En esos monumentos griegos que son las piernas de una mujer en su vaivén está la piel al aire libre, o el nylon de unas medias que terminan allá arriba, en plenos muslos, o el jean mágico que todo lo acomoda, cómplice mayor, celestino irremplazable entre quienes juegan a la tentación en tierras de Afrodita. Sales a la calle, subes por la avenida tal, doblas a la izquierda, y ya en ese trayecto la pasarela que es esta ciudad alborotó hormonas y latidos, prescribió colirios, inventó imágenes devastadoras como un tsunami desde el pulgar hasta la ingle. Entras al primer café que se atraviesa en tu camino, vas directo a tu atalaya, pides el marrón, pides agua mineral, pides el periódico del día, entonces lees con inocencia lo que puedes y al apartar los ojos del papel la película es Fellini, la escena es Sophia Loren con las piernas al acecho. Sales a la calle y caminas en un campo minado, sales a la calle y te cubres por completo de peligro. No hay escapatoria.
    Lleno un cuestionario y me preguntan si tengo interés por cuestiones de avanzada, si comparto ideas o simpatías con movimientos literarios, ecológicos, políticos o culinarios. Blablablá. Respondo en una ráfaga que mientras siga en esta calle y vagabundee por la calzada, el único movimiento que me atrapa es el de las caderas de una dama. Basta la película que se desarrolla enfrente, disfruto un mundo metido de cabeza en ella. Suficiente con el erotismo desbocado en una esquina cualquiera.

6/12/2016

Todos los días

    Hay verdades ni tan ciertas y mentiras que parecen reales. Un amigo, que va a caballo entre la mitomanía absoluta y la sinceridad atroz, da cuenta de lo que digo. Es el vivo ejemplo de que para hacer de este mundo un lugar más habitable todos prefiguramos nuestras vidas en función de lo que llevamos en el saco. Y lo que llevamos en el saco, claro, se origina en el abismo de cuanto vamos siendo. No es concha de ajo: lo fantástico besuqueándose con la realidad monda y lironda, esa que inventó Descartes hace ya un caudal de años, y sacarle punta y además hacerlo con provecho.
    Pues nada, hay verdades que cobran su fisonomía porque nacieron de un embuste que para qué te cuento. Por ejemplo, mi amigo el mitómano cree ser escritor y nadie lo saca de sus trece. Se cree escritor con pruebas físicas al canto: un manojo de papeles rasguñados en la adolescencia. De escritores que no escriben y bailarines que no bailan está lleno el patio pero eso es lo de menos. Lo de más es el manejo de los hilos, edificar cierta atmósfera y no otra, inventarse un diente roto al más puro estilo Coll, que sabe muy bien de lo que hablo (¿o soy yo quien sabe al pelo lo que él dice?).
    Uno vislumbra algún futuro, rehace como le plazca el pasado y sumerge el presente en un caldo fantasioso tan necesario para la cordura como un par de aspirinas para la jaqueca.

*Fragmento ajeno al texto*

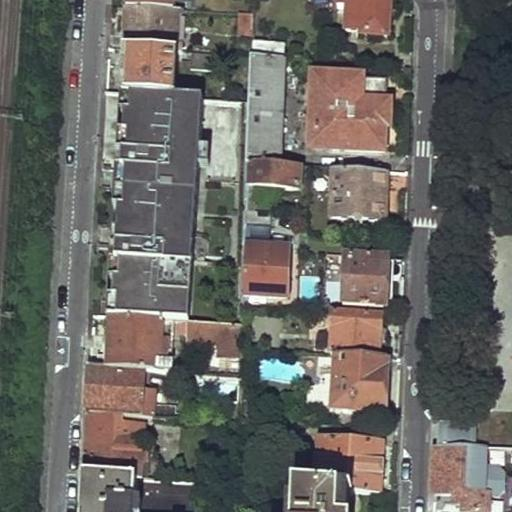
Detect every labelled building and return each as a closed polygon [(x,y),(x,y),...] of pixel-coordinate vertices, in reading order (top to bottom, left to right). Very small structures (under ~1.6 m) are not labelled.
[(127,0),(127,8),(175,11),(176,0),(127,0)] [(345,0),(345,8),(354,9),(353,34),(371,35),(372,38),(391,38),(393,11),(399,7),(398,0),(345,0)] [(127,8),(125,50),(173,52),(175,11),(127,8)] [(252,35),(253,15),(240,15),(239,35),(252,35)] [(255,61),(288,64),(288,46),(256,45),(255,57),(255,61)] [(128,62),(126,96),(177,98),(180,53),(173,52),(125,50),(124,62),(128,62)] [(195,54),(194,70),(214,71),(215,55),(195,54)] [(254,103),(253,167),(284,168),(288,64),(255,61),(254,103)] [(323,108),(322,143),(338,144),(337,148),(388,151),(389,128),(391,128),(391,103),(389,102),(389,80),(366,79),(366,76),(319,75),(318,107),(323,108)] [(177,98),(126,96),(122,170),(126,170),(124,210),(119,210),(118,227),(122,228),(121,245),(117,245),(116,262),(120,262),(119,285),(115,284),(114,301),(117,302),(116,322),(162,324),(187,326),(199,100),(177,98)] [(252,191),(251,218),(251,230),(274,230),(274,218),(259,218),(260,191),(304,193),(305,170),(284,168),(253,167),(252,191)] [(312,193),(314,170),(305,170),(304,193),(312,193)] [(339,171),(337,220),(387,223),(388,174),(339,171)] [(251,230),(250,245),(274,246),(274,230),(251,230)] [(274,246),(250,245),(249,253),(273,254),(274,246)] [(249,253),(248,301),(291,302),(292,258),(291,254),(273,254),(249,253)] [(347,258),(347,306),(390,307),(391,259),(347,258)] [(340,315),(339,356),(344,356),(383,359),(384,317),(340,315)] [(112,322),(110,370),(145,372),(174,374),(174,365),(171,365),(173,329),(161,328),(162,324),(116,322),(112,322)] [(191,327),(191,345),(221,346),(221,357),(245,358),(246,352),(246,328),(191,327)] [(344,356),(342,412),(386,415),(389,360),(383,359),(344,356)] [(125,419),(143,420),(155,420),(155,412),(156,393),(144,392),(145,372),(110,370),(89,369),(86,417),(125,419)] [(179,413),(155,412),(155,420),(178,422),(179,413)] [(86,417),(83,475),(137,479),(142,479),(144,464),(150,464),(150,444),(146,444),(147,427),(124,424),(125,419),(86,417)] [(437,449),(453,450),(453,426),(437,425),(437,449)] [(323,444),(320,492),(355,494),(380,495),(383,447),(323,444)] [(500,491),(500,474),(494,467),(481,467),(482,451),(474,451),(453,450),(437,449),(435,495),(456,496),(456,503),(466,504),(465,511),(484,511),(484,498),(493,498),(500,491)] [(83,475),(80,511),(136,511),(137,479),(83,475)] [(353,511),(355,494),(320,492),(299,491),(297,511),(353,511)]
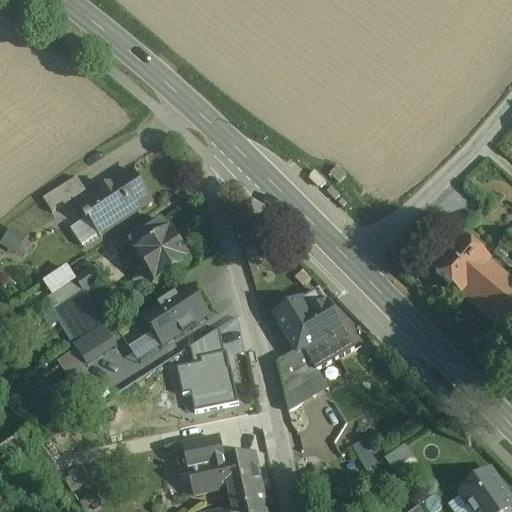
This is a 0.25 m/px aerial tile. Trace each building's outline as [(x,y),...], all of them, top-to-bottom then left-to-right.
[(129,171),(77,206),(87,220),(83,222),(84,223),(71,232),(82,248),(99,237),(99,238),(151,204),(129,171)] [(77,180),(44,202),(52,216),(86,193),(77,180)] [(164,222),(131,244),(138,254),(172,232),(164,222)] [(7,230),(1,246),(21,254),(27,238),(7,230)] [(138,254),(160,283),(194,261),(172,232),(138,254)] [(489,265),(464,243),(436,275),(461,297),(489,265)] [(511,284),(489,265),(461,297),(511,340),(511,284)] [(94,273),(76,284),(84,297),(102,286),(94,273)] [(353,351),(307,274),(265,301),(298,357),(305,352),(317,372),(353,351)] [(201,282),(146,313),(164,345),(219,314),(201,282)] [(305,352),(298,357),(282,369),(292,416),(333,396),(317,372),(305,352)] [(60,381),(47,362),(24,378),(37,397),(60,381)] [(219,442),(184,449),(189,472),(224,465),(219,442)] [(224,465),(189,472),(190,474),(194,474),(195,476),(193,477),(194,483),(196,482),(199,495),(194,496),(195,498),(229,491),(232,502),(262,496),(254,459),(224,465)] [(510,511),(511,511),(511,503),(491,474),(459,496),(470,511),(510,511)] [(265,511),(262,496),(232,502),(234,511),(265,511)]
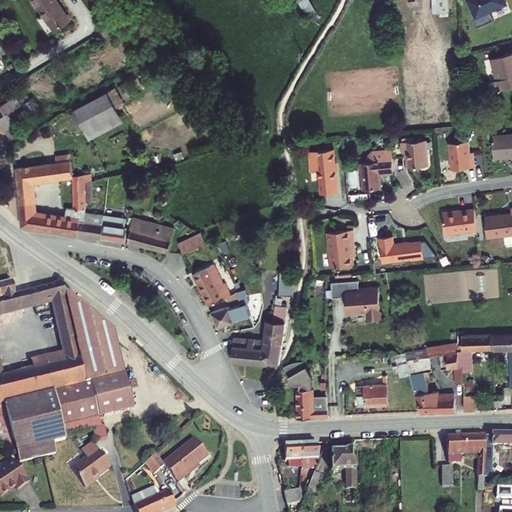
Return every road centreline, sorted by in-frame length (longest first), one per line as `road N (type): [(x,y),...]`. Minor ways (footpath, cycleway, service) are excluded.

Si te pones a ver, el cuerdo es Don Quijote, el humano es Mr. Hyde, Teseo, y no el pobre Minotauro, es el malandrín de la comarca. Lo cierto aquí trasciende conceptos de diccionario, encerronas epistémicas, definiciones totalizadoras, es decir, lo real es así o lo irreal es asao y todos felices y a brindar, que se calientan las cervezas. Estás pelao, Wenceslao. Si este mundo fuese una caja de compartimentos estancos, júralo que tres segundos ahí equivaldrían a  la eternidad en los infiernos.
    Lo que soy yo, asumo que lo cotidiano tiene mucho que ver con mi caja craneana, o sea, le pongo desde adentro un toque de sal al estofado desabrido que se desparrama de lunes a lunes, al punto de que dos más dos a veces da cuatro pero en ocasiones cinco. ¿Quién se atreve a decir no? En el comercio diario de sonrisas, garrotes, vilezas, amores o mentiras, construimos significados, elevamos a alturas de vértigo lo cierto y lo falso, lo imaginario y lo que no lo es, única trocha para sumergirse hasta el cuello en la aventura de atravesar los días  con la ñapa de sobrevivir en el intento. Lo anterior es sencillo, pero no trivial, y por ahí se arma el lío que ahora mismo espanto de un puntapié en plena espinilla. Ya lo dijo Savater: “trivialidad es lo que se le queda en la cabeza a un imbécil cuando oye algo dicho con sencillez”. Eso es, no faltaba más.